I climbed from the direction of the Tomuraushi River with the help of the gentlemen on duty from Hokkaido University’s Mountaineering Club. We got on the forest road from from Kutsutari (屈足) and went as far as the fork on the upper reaches of the Tokachi River; from there we crossed over the ridge and put up our tents for the first night at Amano Hotspring (天野温泉), which was welling up by the Yû Tomuraushi River, a tributary of the Tokachi River. The Yû of Yû Tomuraushi means “hot water” or “hot spring.”
From there we went over a second ridge and as expected we came out at the Tokachi River’s tributary, the Kamuisanke River. This is kamuysan-ke in proper Ainu; kamuy (written 神居 in Chinese characters) were long ago believed to be a type of evil spirit. They say kamuy-wakka indicates water unsuitable for drinking — that is, water with poison in it. San-ke means “something flowing down,” so it ends up meaning “a river where cursed waters flow.” This is all secondhand from Mr. Murakami.
When we reached Tomuraushi, the path turned into a tumble of rocks, and the summit at which I arrived at long last was a great piling heap of stone. I took a seat on a boulder amid the mist and, though the view was shut off, the joy I felt at standing on the crown of that mountain for which I had longed was limitless.
For the descent we took the ridge road on the opposite side, but it was also long. We followed by the edges of small marshes and went up and down broad slopes. When we finally parted from the ridge and descended towards the right, below us was a snowy valley, and bellow the valley Hisago Pond (ヒサゴ池) stretched out. We set up our tents for the second night on its shore.
When we climbed up towards the ridge through a broad moor the next morning, we were surrounded by a white, red, yellow, and purple cushion of alpine plants. Here and there were ponds of melted snow, and the moor unfurled without end. This magnificence, this expansiveness, this kind of serene landscape could not be found in Japan proper.
Kaun-dake (化雲岳) was a rocky peak standing in one corner of that ridgetop plateau, so we scaled up to its narrow crown and spent a moment chatting. Around that time the weather cleared at long last, and in the end it turned to a flawless blue sky. Wherever we looked, it was nothing but mountains. Of them all, I could not take my eyes off of Tomuraushi’s sternly squared rocky shoulder.

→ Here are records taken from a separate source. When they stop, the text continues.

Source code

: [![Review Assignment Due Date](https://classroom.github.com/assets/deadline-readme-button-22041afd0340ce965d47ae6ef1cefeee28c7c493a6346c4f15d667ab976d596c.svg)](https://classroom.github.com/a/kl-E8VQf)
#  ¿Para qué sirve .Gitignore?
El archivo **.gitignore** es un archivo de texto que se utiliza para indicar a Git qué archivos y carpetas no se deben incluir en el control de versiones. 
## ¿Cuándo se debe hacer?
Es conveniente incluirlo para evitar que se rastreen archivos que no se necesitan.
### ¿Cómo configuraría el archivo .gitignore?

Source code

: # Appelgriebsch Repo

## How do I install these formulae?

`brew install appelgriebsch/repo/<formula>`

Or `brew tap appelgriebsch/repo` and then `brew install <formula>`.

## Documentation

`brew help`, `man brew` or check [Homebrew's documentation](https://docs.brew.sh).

When you speak of Hokkaido’s mountains, the talk quickly turns to bears, and I had heard that the place where their appearance is most frequent is Tomuraushi. Sure enough, we happened to pass by a party of but one mountaineer and he told us, “I saw a bear just now, over there.” We hurried and peered down at the Chûbetsu River’s valley, where the old man had escaped from, but sadly we weren’t able to set eyes on any bear.
The descent to Tennin Valley (Tennin-kei, 天人渓) was also a beautiful plateau trail, at least until we entered the shrubs. I wonder how many times it was that I looked back at Tomuraushi from there.